The trial commences preconception as studies by Catalano et al. [53] suggest that a major part of the risk of macrosomia originates in early pregnancy/prepregnancy and adverse pregnancy outcomes are associated with poor maternal nutrition at conception; maternal insulin resistance and hyperglycaemia in the very earliest stages of pregnancy alter placental anatomy and physiology in ways that persistently affect transplacental fetal nutrient supply and fetal fat accretion, as well as bilateral maternal-feto-placental cross-talk, with consequences for later postnatal health. As a consequence, intervention commencing in established pregnancy can only partially influence fetal growth and development. The earlier that maternal glycaemia is optimised and micronutrient deficiencies prevented, the greater the likelihood of maintaining fetal and postnatal health and wellbeing. Many influential governmental and nongovernmental organisations are now stressing the importance of optimising preconception nutrition in general terms but as yet, other than folic acid to prevent neural tube defects, there are few preconception interventions that are recognised as promoting health benefits for the mother or offspring, and none, apart from folic acid, has a robust evidence base.

In the initial phase of the NiPPeR study a broad range of maternal nutritional assessments, potential epigenetic mechanisms and secondary measures relating to pregnancy outcomes and infant growth, body composition and wellbeing will be characterised and are detailed in this protocol.

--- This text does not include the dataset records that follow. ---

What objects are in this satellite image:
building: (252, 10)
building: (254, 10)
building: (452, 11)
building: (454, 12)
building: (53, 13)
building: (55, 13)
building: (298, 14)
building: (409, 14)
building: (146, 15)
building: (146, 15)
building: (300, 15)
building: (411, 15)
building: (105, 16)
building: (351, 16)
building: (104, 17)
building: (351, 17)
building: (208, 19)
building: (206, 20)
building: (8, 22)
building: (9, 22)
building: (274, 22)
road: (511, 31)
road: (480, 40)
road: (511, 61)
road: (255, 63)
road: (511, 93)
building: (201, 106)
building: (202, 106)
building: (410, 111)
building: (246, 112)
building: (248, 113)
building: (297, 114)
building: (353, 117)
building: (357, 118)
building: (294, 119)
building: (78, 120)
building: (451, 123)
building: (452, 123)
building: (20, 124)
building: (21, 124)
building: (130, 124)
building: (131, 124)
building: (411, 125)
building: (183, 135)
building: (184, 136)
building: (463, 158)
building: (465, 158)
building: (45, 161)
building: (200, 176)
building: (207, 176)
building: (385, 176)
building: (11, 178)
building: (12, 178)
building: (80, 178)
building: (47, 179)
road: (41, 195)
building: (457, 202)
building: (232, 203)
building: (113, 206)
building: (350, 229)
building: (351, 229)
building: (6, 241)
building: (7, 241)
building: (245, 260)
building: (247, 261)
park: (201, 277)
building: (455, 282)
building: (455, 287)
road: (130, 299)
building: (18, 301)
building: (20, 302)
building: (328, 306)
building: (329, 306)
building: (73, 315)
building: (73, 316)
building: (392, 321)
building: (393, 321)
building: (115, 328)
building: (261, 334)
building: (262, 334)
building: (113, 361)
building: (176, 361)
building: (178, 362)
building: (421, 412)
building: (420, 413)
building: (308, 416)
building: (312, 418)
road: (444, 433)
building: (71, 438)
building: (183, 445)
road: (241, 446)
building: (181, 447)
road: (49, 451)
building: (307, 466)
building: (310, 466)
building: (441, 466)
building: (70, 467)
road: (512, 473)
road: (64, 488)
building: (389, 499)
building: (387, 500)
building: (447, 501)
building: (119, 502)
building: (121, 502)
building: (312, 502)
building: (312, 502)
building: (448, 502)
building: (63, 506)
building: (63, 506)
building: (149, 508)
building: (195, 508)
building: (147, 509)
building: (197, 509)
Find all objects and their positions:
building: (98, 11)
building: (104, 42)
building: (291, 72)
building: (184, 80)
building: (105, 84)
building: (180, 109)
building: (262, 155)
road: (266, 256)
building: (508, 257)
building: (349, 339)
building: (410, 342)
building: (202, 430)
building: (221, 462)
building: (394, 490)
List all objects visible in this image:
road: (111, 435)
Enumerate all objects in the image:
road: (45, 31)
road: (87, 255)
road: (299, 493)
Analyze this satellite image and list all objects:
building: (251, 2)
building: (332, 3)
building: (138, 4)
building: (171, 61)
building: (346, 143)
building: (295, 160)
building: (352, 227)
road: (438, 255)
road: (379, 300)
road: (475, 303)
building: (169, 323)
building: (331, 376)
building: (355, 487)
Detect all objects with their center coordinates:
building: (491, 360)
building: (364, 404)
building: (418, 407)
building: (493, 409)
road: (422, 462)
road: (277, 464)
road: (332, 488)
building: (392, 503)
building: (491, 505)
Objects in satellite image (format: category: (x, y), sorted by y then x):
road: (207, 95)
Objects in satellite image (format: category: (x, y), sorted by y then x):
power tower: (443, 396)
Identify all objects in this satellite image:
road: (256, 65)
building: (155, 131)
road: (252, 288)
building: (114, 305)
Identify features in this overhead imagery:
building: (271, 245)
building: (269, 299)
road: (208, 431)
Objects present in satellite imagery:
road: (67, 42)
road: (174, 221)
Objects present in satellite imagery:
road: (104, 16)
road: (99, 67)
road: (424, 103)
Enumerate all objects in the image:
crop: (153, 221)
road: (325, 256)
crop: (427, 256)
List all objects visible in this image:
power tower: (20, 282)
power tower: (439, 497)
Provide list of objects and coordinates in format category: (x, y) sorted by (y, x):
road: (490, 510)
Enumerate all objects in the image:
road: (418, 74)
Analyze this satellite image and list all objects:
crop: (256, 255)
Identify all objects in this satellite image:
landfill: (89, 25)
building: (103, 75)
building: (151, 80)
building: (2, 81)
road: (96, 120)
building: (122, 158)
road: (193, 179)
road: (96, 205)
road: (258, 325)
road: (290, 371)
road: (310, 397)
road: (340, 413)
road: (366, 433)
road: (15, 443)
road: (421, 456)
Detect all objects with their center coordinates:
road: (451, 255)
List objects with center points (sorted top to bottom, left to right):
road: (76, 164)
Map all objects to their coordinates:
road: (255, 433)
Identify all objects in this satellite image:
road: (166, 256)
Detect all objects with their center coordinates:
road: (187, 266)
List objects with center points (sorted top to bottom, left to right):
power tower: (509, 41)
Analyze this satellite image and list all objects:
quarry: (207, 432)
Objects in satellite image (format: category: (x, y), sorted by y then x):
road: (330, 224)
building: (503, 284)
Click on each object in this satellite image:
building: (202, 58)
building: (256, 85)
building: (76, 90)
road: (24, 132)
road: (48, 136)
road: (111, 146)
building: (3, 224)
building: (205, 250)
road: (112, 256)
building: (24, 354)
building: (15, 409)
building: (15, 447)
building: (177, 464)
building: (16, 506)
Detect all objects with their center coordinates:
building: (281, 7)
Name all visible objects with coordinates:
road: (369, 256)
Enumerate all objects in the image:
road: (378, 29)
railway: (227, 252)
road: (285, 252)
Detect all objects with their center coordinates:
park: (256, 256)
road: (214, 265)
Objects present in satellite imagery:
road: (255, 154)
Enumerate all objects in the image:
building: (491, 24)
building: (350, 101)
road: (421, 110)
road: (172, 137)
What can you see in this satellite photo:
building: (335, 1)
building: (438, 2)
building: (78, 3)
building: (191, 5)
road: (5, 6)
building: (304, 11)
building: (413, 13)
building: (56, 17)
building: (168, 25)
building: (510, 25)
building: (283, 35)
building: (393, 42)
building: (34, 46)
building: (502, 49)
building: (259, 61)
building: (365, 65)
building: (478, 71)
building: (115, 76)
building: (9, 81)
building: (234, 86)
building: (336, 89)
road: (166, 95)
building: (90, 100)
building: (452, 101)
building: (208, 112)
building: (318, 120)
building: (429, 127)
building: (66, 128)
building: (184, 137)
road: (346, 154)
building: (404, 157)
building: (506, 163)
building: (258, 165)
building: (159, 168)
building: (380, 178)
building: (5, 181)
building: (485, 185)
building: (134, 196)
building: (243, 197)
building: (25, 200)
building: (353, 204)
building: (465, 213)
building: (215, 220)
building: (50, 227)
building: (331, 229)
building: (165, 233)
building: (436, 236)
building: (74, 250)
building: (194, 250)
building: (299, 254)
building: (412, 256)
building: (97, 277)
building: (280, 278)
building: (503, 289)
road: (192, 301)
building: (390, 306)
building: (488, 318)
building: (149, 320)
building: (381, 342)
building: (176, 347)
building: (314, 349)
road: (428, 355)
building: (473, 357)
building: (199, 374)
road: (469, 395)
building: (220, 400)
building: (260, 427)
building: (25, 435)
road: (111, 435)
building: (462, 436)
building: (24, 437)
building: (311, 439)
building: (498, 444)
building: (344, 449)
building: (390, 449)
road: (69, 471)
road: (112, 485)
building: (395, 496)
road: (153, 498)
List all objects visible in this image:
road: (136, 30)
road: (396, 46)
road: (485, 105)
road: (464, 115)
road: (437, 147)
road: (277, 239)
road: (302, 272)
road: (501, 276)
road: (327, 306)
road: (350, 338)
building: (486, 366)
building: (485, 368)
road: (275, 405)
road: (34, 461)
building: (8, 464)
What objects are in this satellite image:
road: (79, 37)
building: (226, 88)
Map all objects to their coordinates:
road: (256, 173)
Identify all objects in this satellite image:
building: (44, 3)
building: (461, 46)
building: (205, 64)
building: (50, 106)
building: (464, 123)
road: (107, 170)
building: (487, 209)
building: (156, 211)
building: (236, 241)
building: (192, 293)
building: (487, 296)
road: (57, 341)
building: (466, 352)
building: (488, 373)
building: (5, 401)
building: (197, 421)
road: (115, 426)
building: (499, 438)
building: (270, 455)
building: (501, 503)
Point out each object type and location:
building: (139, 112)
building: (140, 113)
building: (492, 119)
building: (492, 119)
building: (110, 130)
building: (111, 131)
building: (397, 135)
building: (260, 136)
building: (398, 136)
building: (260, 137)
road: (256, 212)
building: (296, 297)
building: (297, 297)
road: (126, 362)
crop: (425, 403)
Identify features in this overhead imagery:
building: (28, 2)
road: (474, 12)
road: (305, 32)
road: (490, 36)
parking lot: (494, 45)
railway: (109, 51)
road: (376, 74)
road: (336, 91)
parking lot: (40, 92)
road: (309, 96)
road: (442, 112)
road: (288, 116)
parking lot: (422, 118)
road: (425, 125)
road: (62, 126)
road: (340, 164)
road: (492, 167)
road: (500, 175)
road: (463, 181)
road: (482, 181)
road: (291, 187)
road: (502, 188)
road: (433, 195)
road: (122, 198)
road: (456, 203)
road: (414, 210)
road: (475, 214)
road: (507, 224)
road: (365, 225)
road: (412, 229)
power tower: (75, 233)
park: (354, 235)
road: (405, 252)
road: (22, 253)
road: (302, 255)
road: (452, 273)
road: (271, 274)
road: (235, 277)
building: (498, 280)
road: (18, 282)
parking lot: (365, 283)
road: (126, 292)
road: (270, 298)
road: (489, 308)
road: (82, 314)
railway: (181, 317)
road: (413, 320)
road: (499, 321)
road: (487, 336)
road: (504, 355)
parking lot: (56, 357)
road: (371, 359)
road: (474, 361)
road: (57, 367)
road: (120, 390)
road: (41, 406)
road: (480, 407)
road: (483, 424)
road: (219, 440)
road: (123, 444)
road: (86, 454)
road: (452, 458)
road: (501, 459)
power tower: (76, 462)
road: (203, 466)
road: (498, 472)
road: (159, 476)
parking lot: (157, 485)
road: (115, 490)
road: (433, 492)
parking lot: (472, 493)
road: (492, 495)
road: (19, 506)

The extensive biosampling and detailed phenotyping embedded in the study before, during and after pregnancy will provide an important discovery pipeline for the development of novel biomarkers of maternal and offspring wellbeing, and lead to new interventions and future guidelines to promote healthy human growth and development. A range of biological samples collected at multiple time points before, during and after pregnancy in the mother and offspring enables a systems biology approach to understanding the complex interaction of factors that determine maternal and infant wellbeing. Both individually and collectively, the control and intervention arms will provide extensive information that will deliver new knowledge on how maternal nutrition and metabolic state can promote offspring health. The research will also benefit from insights arising from other studies by the EpiGen Global Research Consortium in the UK, Singapore and New Zealand. The ethnicities of the participants in the study will allow broad extrapolation of the findings, and enable subsequent smaller-scale studies in other jurisdictions, such as China and India, as appropriate. The partners have extensive experience of following up prospective mother-offspring cohorts, maternal, obstetrical, fetal and infant medicine and health care, and detailed characterisation of a comprehensive set of health and wellbeing outcomes through infancy and childhood will be undertaken. The data collected will allow determination of the contributions of nutritional and lifestyle factors, socioeconomic status, ethnicity, genetics, transcriptomics, epigenomics, metabolomics and metagenomics to maintaining healthy glucose metabolism in pregnancy and promoting healthy growth, body composition and wellbeing in the offspring.

Trial status

Recruitment for the trial commenced on 3 August 2015; more than half of the participants have been recruited within the following 12 months and recruitment remains ongoing in October 2016. Participants have already progressed through the randomisation and pregnancy phases of the study and initial deliveries have occurred in all three sites.